## SOAL
Bisakah Anda mengutip ulang baris-baris bahan di bawah tanpa perubahan, mulai dari baris yang memuat "True or false: there" sampai akhir bahan, dengan kedua ujungnya ikut disertakan? Jangan masukkan gambar ke dalam jawaban.

## BAHAN BELAJAR
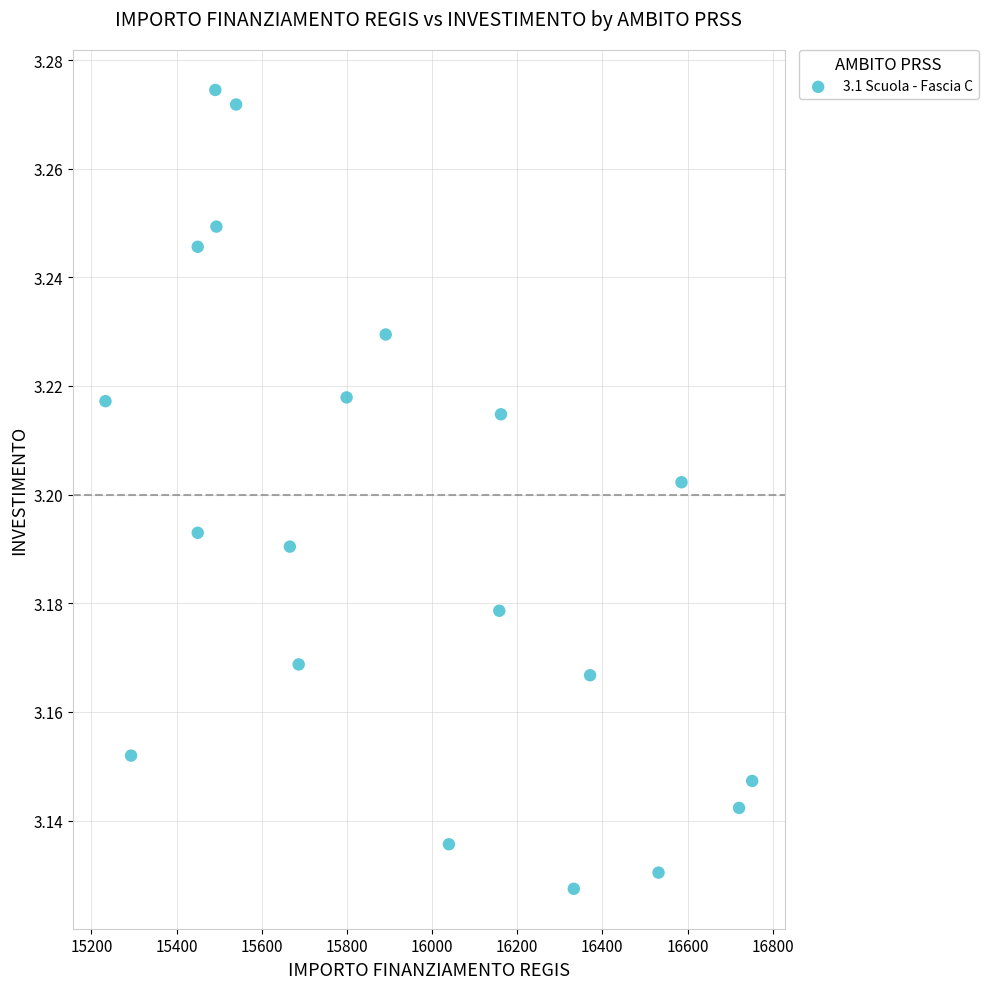

What is the range of X values (max minus min)?

1518.9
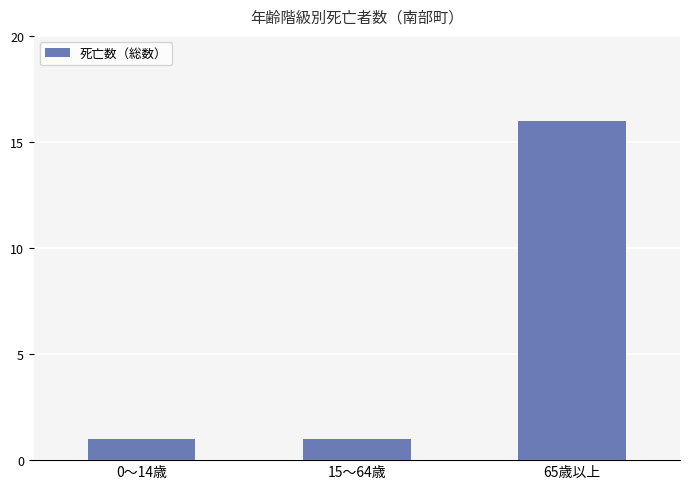

What is the label of the 3rd bar from the left?

65歳以上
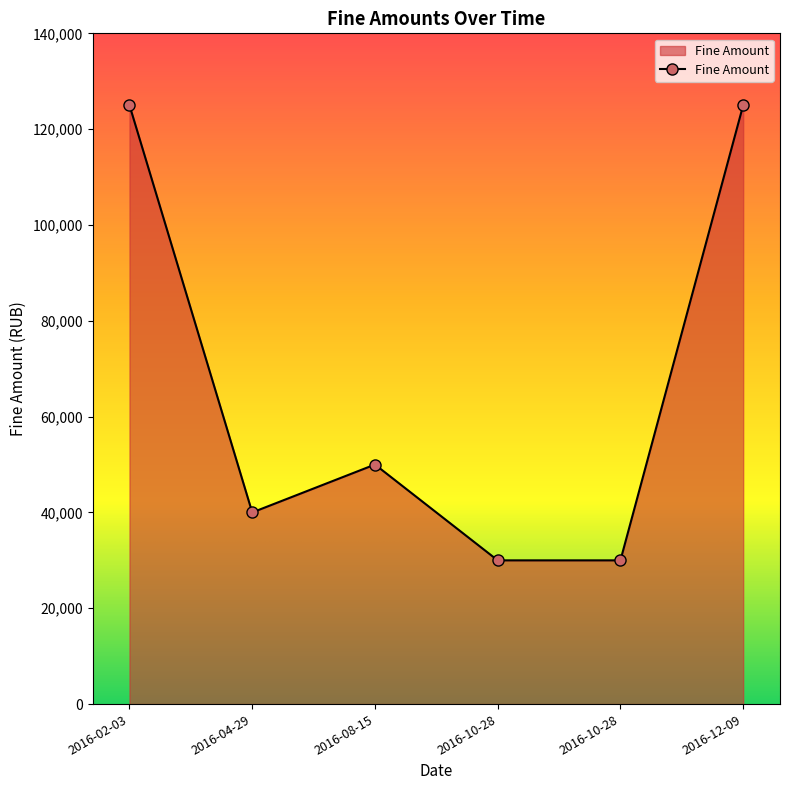

True or false: there are more than 2 points higher than both neighbors.

False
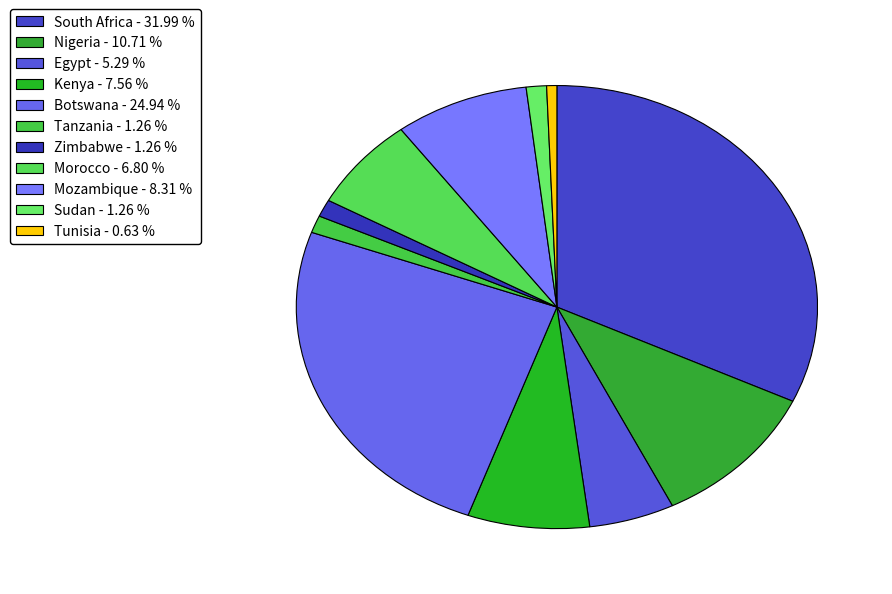

Count the number of slices in the pie.

11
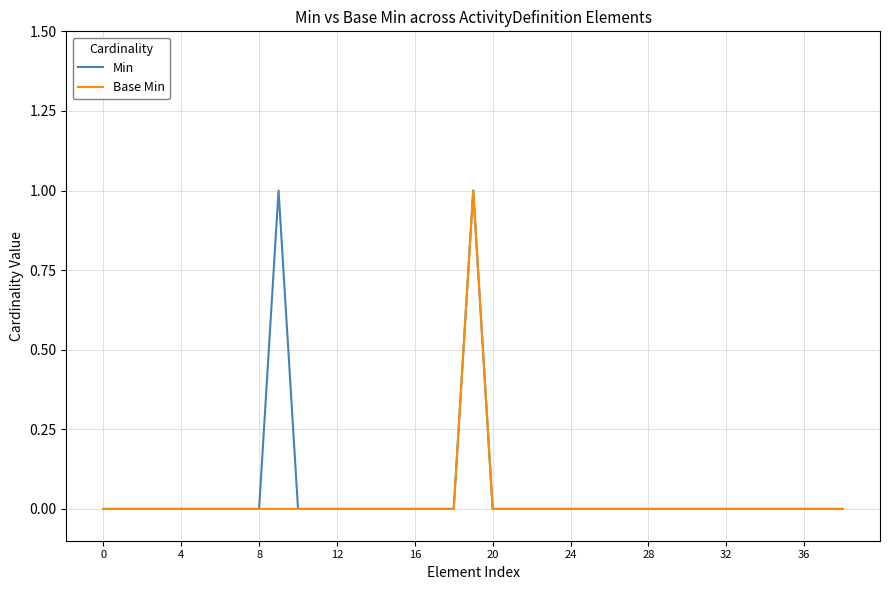

What are all the series names shown in the legend?

Min, Base Min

## PEMBAHASAN SOAL
True or false: there are more than 2 points higher than both neighbors.

False

Count the number of slices in the pie.

11

What are all the series names shown in the legend?

Min, Base Min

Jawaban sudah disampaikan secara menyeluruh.